Try it »
Return only the lines of the listing below that run from the line with "hfov_deg: 36.9" through the line with "f_number: 3", both ends included, exactly as written.
»»
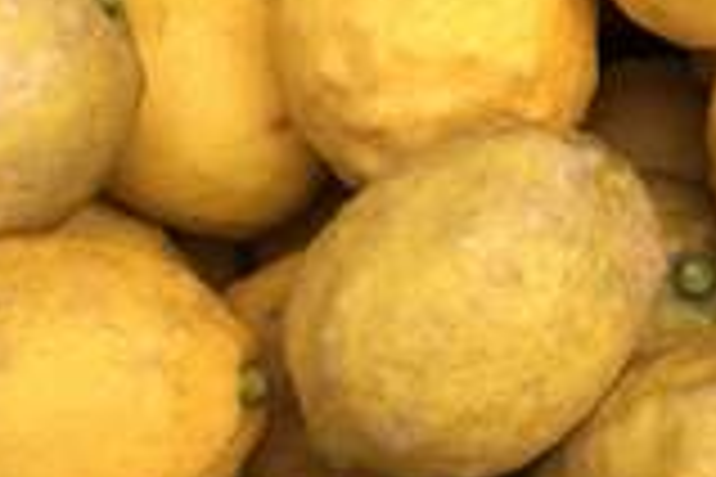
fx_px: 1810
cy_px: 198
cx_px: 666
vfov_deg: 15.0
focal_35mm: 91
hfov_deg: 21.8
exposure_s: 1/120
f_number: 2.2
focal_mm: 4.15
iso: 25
««
»»
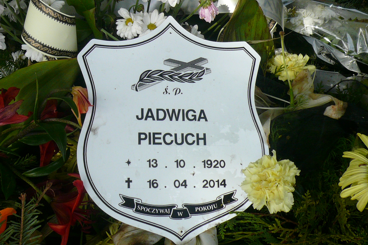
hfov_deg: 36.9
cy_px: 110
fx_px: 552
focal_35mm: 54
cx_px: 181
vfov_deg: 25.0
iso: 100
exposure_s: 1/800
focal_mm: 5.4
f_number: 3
««
Answer section »
hfov_deg: 36.9
cy_px: 110
fx_px: 552
focal_35mm: 54
cx_px: 181
vfov_deg: 25.0
iso: 100
exposure_s: 1/800
focal_mm: 5.4
f_number: 3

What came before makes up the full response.